The Physical Layer is the lowest layer in the seven layer OSI model of computer networking.
The Physical Layer consists of the basic hardware transmission technologies of a network sometime referred to as the physical media. Physical media provides the electro-mechanical interface through which data moves among devices on the network.
Initially physical media is though of as some sort of wire. As technology progresses the types of media grows.
Bounded media transmits signals by sending electricity or light over a cable. Unbounded media transmits data without the benefit of a conduit-it might transmit data through open air, water, or even a vacuum. Simply put, media is the wire, or anything that takes the place of the wire, such as fiber optic, infrared, or radio spectrum technology.

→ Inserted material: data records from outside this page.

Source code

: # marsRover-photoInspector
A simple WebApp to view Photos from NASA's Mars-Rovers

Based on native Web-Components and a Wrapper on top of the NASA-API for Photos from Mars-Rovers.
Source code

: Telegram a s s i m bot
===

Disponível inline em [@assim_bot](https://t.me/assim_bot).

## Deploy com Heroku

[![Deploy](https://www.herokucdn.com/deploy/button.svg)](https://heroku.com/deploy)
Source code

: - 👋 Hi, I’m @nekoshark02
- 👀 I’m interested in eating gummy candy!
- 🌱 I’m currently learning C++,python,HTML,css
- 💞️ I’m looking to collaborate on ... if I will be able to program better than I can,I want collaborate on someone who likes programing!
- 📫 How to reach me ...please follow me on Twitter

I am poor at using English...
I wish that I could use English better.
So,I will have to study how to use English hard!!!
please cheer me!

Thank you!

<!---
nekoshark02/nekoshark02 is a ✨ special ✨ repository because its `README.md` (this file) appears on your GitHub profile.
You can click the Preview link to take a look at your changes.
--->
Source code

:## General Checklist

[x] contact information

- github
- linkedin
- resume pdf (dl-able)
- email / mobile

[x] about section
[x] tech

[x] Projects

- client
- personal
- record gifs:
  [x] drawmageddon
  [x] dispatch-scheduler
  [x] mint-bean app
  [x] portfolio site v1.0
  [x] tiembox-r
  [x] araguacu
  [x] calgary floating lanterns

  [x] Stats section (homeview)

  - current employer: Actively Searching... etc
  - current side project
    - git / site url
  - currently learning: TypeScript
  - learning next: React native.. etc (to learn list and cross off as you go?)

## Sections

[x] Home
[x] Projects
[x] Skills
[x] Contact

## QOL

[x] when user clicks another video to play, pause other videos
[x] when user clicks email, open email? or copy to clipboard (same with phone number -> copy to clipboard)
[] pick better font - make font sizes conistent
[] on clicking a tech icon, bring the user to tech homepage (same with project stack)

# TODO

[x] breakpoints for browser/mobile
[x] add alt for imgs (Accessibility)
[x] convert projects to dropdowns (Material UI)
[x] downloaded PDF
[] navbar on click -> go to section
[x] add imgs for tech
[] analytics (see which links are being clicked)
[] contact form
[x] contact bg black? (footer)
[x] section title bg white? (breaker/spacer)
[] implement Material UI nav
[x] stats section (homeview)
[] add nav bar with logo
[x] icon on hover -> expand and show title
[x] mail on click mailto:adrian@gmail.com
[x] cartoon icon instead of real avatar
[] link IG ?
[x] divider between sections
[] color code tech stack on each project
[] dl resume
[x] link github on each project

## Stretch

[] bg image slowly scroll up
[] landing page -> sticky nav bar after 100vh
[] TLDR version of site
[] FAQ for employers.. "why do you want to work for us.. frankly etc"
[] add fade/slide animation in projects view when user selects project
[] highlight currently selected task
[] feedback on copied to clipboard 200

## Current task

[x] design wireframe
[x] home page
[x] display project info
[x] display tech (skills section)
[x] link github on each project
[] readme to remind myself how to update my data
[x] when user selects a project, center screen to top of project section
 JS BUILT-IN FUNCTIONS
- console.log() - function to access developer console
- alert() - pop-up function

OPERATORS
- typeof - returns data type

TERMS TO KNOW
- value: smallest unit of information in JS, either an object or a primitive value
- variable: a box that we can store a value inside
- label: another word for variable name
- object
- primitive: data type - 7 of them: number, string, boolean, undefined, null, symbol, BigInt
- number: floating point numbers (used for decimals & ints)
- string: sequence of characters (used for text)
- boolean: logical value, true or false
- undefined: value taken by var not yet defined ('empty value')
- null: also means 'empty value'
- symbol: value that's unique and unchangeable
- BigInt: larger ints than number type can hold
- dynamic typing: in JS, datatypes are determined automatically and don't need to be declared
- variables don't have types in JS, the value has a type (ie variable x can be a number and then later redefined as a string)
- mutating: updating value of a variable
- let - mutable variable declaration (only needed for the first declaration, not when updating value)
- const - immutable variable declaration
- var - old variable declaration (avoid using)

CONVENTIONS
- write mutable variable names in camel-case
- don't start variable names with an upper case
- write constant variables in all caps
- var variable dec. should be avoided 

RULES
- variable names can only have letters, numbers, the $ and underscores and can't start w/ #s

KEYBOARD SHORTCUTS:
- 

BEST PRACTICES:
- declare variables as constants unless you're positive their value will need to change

Defintions from the wired world of data transmission:
Public Switched Telephone Network (PSTN), also referred to as Plain Old Telephone Service (POTS), connections run over the standard copper phone lines found in most homes
Integrated Services Digital Network (ISDN) uses a single wire or fiber optic line to carry voice, data, and video signals.
Basic Rate Interface (BRI) is most commonly used in residential ISDN connections. It's composed of two bearer (B) channels at 64 Kbps each for a total of 128 Kbps (used for voice and data) and one delta (D) channel at 16 Kbps (used for controlling the B channels and signal transmission). The total bandwidth is up to 144 Kbps.
Primary Rate Interface (PRI) is most commonly used between a PBX (Private Branch Exchange) at the customer's site and the central office of the phone company. It is composed of 23 B channels at 64 Kbps and one D channel at 64 Kbps. The total bandwidth is up to 1,536 Kbps.
Digital Subscriber Line (DSL) technologies use existing, regular copper phone lines to transmit data. DSL hardware can transmit data using three channels over the same wire. In a typical set up, a user connected through a DSL hookup can send data at 640 Kbps, receive data at 1.5 Mbps, and still carry on a standard phone conversion over one line.
T-Carrier Technology is a digital transmission service used to create point-to-point private networks and to establish direct connections to Internet Service Providers. It uses four wires, one pair to transmit and another to receive.
T-1 lines support data transfer at rates of 1.544 megabits per second. Each T-1 line contains 24 channels. The E1 line is the European counterpart that transmits data at 2.048 Mbps.
T-3 has 672 (64 Kbps) channels, for a total data rate of 44.736 Mbps. The E3 line is the European counterpart that transmits data at 34.368 Mbps.
Cable connections provide access to the Internet through the same coaxial cable that brings cable TV into your home. A signal splitter installed by the cable company isolates the Internet signals from the TV signals. The two-way cable connection is always available and can be very fast. Speeds up to 30 Mbps are claimed to be possible, although speeds in the 1 to 2 Mbps range are more typical.
Unbounded media examples of data transmission:
Narrow band radio, laser, and microwave , transmission can not occur through steel or load bearing walls.
Satellite has a transmission delay of 240 to 300 milliseconds
Terrestrial microwave is commonly used for long distance voice and video transmissions, and for short distance high speed links between buildings.
Laser is resistant to eavesdropping and capable of high transmission rates; susceptible to attenuation and interference.
Spread spectrum radio frequencies are divided into channel or hops.